§ **DESCRIPTION OF THE TASK**: Once the line containing "M 982,111 L 1003,145 L 1022,188" is found in the entries below, restate it and each following line word for word, stopping after the line containing "<!-- street labels -->".

[Records drawn from a dataset]

______________________________

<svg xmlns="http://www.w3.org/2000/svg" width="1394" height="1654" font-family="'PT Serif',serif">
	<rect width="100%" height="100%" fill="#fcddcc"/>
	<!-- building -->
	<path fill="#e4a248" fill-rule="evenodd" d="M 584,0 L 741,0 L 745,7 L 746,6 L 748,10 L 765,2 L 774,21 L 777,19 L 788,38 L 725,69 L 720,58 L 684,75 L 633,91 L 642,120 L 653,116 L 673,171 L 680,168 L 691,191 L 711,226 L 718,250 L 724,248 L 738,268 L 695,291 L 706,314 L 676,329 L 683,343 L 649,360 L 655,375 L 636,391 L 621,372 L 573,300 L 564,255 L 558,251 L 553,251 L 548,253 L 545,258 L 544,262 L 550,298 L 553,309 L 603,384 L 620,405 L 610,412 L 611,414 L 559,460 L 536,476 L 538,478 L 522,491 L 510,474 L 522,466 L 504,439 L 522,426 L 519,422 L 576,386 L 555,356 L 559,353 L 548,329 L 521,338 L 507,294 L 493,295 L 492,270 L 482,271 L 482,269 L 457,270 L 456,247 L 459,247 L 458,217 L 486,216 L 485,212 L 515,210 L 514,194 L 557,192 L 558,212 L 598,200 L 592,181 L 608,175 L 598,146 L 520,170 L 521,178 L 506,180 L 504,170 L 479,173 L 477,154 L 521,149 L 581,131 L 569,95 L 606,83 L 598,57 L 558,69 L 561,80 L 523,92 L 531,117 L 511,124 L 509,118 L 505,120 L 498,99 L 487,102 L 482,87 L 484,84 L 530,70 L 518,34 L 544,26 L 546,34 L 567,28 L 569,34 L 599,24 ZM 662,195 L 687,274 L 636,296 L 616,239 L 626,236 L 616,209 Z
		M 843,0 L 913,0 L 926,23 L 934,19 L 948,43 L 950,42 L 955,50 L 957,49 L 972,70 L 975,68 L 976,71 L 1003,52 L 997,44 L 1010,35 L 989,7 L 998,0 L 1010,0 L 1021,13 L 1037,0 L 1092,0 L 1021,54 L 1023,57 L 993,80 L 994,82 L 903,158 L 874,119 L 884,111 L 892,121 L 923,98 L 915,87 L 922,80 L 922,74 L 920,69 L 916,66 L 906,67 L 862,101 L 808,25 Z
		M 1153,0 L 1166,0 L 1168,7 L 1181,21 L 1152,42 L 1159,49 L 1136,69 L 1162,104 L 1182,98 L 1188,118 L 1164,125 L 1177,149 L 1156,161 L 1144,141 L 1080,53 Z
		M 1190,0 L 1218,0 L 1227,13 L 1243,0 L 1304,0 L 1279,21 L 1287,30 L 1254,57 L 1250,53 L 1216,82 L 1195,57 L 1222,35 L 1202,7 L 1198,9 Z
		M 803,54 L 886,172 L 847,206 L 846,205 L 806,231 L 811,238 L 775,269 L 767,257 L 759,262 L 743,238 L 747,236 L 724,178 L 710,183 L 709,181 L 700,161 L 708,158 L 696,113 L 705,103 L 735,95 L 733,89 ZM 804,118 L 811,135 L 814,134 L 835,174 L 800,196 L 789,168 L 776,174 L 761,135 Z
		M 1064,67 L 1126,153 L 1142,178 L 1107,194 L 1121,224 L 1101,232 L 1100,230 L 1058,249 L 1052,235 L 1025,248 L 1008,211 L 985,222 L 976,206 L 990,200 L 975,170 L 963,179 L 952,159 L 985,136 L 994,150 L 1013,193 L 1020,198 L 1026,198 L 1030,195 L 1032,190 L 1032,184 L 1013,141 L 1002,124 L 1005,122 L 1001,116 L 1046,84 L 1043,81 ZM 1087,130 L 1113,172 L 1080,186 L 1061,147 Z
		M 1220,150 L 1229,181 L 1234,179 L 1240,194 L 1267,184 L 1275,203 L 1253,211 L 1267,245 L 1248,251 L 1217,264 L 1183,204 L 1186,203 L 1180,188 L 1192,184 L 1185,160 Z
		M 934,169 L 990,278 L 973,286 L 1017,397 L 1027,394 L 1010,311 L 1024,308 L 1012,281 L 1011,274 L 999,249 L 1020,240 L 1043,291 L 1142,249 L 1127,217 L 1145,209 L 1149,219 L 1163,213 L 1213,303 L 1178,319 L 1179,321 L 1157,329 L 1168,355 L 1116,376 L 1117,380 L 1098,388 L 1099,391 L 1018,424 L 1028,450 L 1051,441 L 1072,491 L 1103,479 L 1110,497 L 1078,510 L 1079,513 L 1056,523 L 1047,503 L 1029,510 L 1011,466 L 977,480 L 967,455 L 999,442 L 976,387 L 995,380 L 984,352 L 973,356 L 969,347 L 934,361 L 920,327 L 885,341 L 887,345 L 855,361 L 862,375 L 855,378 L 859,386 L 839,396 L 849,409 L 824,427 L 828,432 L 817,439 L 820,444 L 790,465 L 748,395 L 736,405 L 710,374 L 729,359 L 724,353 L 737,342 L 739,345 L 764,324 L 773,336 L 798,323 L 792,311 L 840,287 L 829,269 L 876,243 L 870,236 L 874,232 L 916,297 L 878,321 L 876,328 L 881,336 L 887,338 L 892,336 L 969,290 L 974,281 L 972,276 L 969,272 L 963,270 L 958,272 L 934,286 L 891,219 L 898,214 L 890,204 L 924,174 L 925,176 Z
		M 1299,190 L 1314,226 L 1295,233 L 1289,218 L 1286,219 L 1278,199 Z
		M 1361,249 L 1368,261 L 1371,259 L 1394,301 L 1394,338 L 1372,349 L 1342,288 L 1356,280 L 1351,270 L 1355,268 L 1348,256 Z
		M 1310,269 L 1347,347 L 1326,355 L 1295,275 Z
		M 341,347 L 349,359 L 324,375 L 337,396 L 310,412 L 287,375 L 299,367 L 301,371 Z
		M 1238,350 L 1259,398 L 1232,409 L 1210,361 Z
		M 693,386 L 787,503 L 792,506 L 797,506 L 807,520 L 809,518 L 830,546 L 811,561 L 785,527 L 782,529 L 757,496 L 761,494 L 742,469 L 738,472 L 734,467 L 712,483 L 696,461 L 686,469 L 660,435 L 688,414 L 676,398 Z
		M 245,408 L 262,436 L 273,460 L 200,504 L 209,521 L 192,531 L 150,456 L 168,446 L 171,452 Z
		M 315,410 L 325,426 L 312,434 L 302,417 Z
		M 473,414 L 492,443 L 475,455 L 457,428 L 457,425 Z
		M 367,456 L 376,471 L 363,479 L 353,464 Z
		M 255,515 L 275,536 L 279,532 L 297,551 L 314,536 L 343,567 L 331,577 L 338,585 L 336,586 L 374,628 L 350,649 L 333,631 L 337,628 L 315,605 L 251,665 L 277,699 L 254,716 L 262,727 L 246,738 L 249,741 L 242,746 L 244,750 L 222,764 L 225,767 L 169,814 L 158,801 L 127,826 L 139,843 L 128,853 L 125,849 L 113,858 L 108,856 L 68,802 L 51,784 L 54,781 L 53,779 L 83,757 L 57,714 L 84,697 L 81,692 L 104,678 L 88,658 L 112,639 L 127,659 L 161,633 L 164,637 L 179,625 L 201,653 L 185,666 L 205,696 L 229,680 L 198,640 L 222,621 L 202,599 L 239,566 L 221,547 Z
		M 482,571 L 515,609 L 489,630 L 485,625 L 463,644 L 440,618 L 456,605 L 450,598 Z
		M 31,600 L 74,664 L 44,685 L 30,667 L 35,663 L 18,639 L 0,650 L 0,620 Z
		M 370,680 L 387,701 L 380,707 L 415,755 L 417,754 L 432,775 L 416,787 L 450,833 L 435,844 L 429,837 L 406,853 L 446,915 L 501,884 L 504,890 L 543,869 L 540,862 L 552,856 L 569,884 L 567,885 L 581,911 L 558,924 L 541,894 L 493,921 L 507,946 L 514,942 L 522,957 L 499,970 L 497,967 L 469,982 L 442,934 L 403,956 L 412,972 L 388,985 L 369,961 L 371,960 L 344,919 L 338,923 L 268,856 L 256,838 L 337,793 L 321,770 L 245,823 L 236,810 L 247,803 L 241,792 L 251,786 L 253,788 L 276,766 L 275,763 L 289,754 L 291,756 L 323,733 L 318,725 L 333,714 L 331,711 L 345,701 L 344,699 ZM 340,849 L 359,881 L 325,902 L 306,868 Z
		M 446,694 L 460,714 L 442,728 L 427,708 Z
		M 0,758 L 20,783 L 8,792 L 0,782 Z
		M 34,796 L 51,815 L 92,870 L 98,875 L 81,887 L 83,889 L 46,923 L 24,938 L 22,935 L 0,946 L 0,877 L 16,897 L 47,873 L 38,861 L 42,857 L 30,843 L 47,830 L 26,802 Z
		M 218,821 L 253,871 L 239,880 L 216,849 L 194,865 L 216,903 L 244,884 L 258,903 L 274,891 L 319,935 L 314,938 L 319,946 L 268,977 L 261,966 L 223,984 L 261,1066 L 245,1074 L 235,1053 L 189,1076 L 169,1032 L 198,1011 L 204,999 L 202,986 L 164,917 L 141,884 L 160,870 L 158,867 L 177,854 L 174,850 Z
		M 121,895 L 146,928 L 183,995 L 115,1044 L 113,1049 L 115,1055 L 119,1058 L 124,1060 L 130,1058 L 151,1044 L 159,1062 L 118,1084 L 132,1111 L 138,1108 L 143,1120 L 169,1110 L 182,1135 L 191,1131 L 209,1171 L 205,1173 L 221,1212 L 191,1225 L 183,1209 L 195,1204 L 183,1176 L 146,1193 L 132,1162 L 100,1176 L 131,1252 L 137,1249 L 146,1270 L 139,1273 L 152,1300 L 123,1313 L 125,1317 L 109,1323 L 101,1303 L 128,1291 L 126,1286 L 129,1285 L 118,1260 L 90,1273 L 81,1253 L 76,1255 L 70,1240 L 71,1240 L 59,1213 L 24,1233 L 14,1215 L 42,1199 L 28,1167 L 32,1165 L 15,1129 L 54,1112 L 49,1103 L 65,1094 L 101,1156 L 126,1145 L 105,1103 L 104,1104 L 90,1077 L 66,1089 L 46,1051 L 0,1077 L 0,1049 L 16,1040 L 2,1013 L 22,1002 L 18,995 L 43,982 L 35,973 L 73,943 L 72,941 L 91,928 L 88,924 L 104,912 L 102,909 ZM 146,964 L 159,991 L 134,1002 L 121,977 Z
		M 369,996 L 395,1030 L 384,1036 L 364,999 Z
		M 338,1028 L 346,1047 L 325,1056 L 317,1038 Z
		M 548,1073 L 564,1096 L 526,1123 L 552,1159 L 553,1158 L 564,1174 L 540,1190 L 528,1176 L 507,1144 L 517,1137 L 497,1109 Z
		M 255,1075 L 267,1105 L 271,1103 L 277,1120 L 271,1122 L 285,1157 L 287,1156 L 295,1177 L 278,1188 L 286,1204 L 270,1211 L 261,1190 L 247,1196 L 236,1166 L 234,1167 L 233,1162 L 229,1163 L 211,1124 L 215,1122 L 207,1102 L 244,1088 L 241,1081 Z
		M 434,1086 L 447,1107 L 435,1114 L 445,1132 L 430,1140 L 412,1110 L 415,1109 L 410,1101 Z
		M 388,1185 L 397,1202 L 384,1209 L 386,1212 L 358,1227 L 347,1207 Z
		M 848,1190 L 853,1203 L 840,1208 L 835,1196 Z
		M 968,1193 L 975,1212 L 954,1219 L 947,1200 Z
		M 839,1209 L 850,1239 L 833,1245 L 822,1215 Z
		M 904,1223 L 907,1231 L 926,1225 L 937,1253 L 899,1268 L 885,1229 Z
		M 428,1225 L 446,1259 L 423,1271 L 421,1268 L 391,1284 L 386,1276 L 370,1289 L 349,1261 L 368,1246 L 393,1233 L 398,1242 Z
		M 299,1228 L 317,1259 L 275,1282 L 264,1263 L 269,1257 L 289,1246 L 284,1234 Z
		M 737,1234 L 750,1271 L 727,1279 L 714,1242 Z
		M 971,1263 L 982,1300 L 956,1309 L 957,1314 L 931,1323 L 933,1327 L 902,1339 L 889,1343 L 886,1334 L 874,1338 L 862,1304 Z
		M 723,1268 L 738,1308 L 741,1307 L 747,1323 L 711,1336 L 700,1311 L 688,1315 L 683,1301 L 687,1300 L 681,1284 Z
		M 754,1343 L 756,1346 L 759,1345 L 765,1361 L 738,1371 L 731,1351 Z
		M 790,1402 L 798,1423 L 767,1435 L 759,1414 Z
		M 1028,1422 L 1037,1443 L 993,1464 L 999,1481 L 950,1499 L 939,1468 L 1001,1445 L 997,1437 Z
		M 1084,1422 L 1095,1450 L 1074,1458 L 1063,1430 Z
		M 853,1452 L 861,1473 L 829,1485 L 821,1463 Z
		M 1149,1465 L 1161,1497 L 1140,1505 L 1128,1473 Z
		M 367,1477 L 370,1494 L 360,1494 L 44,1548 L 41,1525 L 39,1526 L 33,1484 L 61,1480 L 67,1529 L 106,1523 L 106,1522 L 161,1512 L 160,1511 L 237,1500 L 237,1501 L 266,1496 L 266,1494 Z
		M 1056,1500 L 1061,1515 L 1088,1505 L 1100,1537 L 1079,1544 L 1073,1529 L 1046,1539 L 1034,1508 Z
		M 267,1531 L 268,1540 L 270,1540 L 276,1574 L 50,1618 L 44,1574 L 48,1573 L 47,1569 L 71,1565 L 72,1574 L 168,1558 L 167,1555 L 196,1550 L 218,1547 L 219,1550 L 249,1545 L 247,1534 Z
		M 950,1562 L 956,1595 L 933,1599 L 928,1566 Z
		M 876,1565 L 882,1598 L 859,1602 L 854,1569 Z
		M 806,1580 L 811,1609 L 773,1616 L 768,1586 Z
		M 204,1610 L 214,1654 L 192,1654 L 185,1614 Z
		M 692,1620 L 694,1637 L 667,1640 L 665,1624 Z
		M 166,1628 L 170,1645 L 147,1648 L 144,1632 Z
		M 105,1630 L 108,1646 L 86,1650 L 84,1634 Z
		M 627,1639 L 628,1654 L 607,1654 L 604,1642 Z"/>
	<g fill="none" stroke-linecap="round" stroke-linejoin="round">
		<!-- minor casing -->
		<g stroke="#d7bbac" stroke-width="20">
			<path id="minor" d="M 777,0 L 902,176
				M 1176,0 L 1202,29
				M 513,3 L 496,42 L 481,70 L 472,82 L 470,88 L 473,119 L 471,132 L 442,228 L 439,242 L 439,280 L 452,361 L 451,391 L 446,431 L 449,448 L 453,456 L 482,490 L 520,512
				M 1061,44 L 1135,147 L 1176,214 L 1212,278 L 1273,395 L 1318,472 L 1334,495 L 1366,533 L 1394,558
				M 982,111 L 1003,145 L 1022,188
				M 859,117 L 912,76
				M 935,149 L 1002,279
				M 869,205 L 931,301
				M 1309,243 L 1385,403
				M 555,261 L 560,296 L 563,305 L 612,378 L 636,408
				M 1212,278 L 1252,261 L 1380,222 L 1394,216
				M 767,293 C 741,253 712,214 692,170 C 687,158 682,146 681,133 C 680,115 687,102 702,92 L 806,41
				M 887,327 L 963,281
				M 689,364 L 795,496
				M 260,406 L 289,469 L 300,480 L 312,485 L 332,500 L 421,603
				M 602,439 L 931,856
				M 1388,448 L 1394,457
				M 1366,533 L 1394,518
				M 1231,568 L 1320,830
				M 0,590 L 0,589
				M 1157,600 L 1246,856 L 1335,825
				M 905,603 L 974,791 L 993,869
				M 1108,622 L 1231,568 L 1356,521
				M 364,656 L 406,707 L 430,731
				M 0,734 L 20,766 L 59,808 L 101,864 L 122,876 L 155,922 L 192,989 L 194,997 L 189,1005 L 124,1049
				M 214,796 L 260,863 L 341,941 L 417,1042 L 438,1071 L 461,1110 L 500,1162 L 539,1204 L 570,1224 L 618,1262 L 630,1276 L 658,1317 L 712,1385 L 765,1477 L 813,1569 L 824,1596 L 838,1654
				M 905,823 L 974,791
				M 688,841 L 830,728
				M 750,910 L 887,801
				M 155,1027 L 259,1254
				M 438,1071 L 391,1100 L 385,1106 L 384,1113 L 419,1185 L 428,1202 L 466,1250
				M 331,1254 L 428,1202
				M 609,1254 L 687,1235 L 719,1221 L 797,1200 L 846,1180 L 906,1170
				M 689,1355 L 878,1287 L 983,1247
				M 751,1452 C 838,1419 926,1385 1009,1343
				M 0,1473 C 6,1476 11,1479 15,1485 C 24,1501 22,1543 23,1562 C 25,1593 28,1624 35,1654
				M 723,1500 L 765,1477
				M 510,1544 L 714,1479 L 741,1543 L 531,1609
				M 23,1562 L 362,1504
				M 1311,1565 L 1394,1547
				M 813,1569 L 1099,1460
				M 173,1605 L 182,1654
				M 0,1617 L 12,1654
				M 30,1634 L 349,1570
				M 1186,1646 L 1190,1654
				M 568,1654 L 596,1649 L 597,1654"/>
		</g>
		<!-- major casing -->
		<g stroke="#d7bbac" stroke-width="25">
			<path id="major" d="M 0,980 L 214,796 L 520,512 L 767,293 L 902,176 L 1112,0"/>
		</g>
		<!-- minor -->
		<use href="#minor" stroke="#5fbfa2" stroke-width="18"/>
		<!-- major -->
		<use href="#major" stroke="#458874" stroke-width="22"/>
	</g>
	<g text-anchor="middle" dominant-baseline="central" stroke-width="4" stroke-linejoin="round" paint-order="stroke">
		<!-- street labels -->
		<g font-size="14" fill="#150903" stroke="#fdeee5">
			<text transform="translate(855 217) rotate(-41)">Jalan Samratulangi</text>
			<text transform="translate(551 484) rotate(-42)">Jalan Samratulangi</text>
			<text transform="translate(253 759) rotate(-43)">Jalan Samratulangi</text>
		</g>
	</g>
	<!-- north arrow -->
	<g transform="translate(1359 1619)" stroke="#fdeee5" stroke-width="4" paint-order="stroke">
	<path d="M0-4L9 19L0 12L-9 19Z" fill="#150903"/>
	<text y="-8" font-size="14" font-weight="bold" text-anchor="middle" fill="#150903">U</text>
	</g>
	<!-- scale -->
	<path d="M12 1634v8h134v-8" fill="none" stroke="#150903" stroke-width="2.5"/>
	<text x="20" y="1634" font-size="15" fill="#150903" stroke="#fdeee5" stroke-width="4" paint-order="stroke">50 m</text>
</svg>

______________________________

§ **OUTPUT OF THE EXERCISE**:
				M 982,111 L 1003,145 L 1022,188
				M 859,117 L 912,76
				M 935,149 L 1002,279
				M 869,205 L 931,301
				M 1309,243 L 1385,403
				M 555,261 L 560,296 L 563,305 L 612,378 L 636,408
				M 1212,278 L 1252,261 L 1380,222 L 1394,216
				M 767,293 C 741,253 712,214 692,170 C 687,158 682,146 681,133 C 680,115 687,102 702,92 L 806,41
				M 887,327 L 963,281
				M 689,364 L 795,496
				M 260,406 L 289,469 L 300,480 L 312,485 L 332,500 L 421,603
				M 602,439 L 931,856
				M 1388,448 L 1394,457
				M 1366,533 L 1394,518
				M 1231,568 L 1320,830
				M 0,590 L 0,589
				M 1157,600 L 1246,856 L 1335,825
				M 905,603 L 974,791 L 993,869
				M 1108,622 L 1231,568 L 1356,521
				M 364,656 L 406,707 L 430,731
				M 0,734 L 20,766 L 59,808 L 101,864 L 122,876 L 155,922 L 192,989 L 194,997 L 189,1005 L 124,1049
				M 214,796 L 260,863 L 341,941 L 417,1042 L 438,1071 L 461,1110 L 500,1162 L 539,1204 L 570,1224 L 618,1262 L 630,1276 L 658,1317 L 712,1385 L 765,1477 L 813,1569 L 824,1596 L 838,1654
				M 905,823 L 974,791
				M 688,841 L 830,728
				M 750,910 L 887,801
				M 155,1027 L 259,1254
				M 438,1071 L 391,1100 L 385,1106 L 384,1113 L 419,1185 L 428,1202 L 466,1250
				M 331,1254 L 428,1202
				M 609,1254 L 687,1235 L 719,1221 L 797,1200 L 846,1180 L 906,1170
				M 689,1355 L 878,1287 L 983,1247
				M 751,1452 C 838,1419 926,1385 1009,1343
				M 0,1473 C 6,1476 11,1479 15,1485 C 24,1501 22,1543 23,1562 C 25,1593 28,1624 35,1654
				M 723,1500 L 765,1477
				M 510,1544 L 714,1479 L 741,1543 L 531,1609
				M 23,1562 L 362,1504
				M 1311,1565 L 1394,1547
				M 813,1569 L 1099,1460
				M 173,1605 L 182,1654
				M 0,1617 L 12,1654
				M 30,1634 L 349,1570
				M 1186,1646 L 1190,1654
				M 568,1654 L 596,1649 L 597,1654"/>
		</g>
		<!-- major casing -->
		<g stroke="#d7bbac" stroke-width="25">
			<path id="major" d="M 0,980 L 214,796 L 520,512 L 767,293 L 902,176 L 1112,0"/>
		</g>
		<!-- minor -->
		<use href="#minor" stroke="#5fbfa2" stroke-width="18"/>
		<!-- major -->
		<use href="#major" stroke="#458874" stroke-width="22"/>
	</g>
	<g text-anchor="middle" dominant-baseline="central" stroke-width="4" stroke-linejoin="round" paint-order="stroke">
		<!-- street labels -->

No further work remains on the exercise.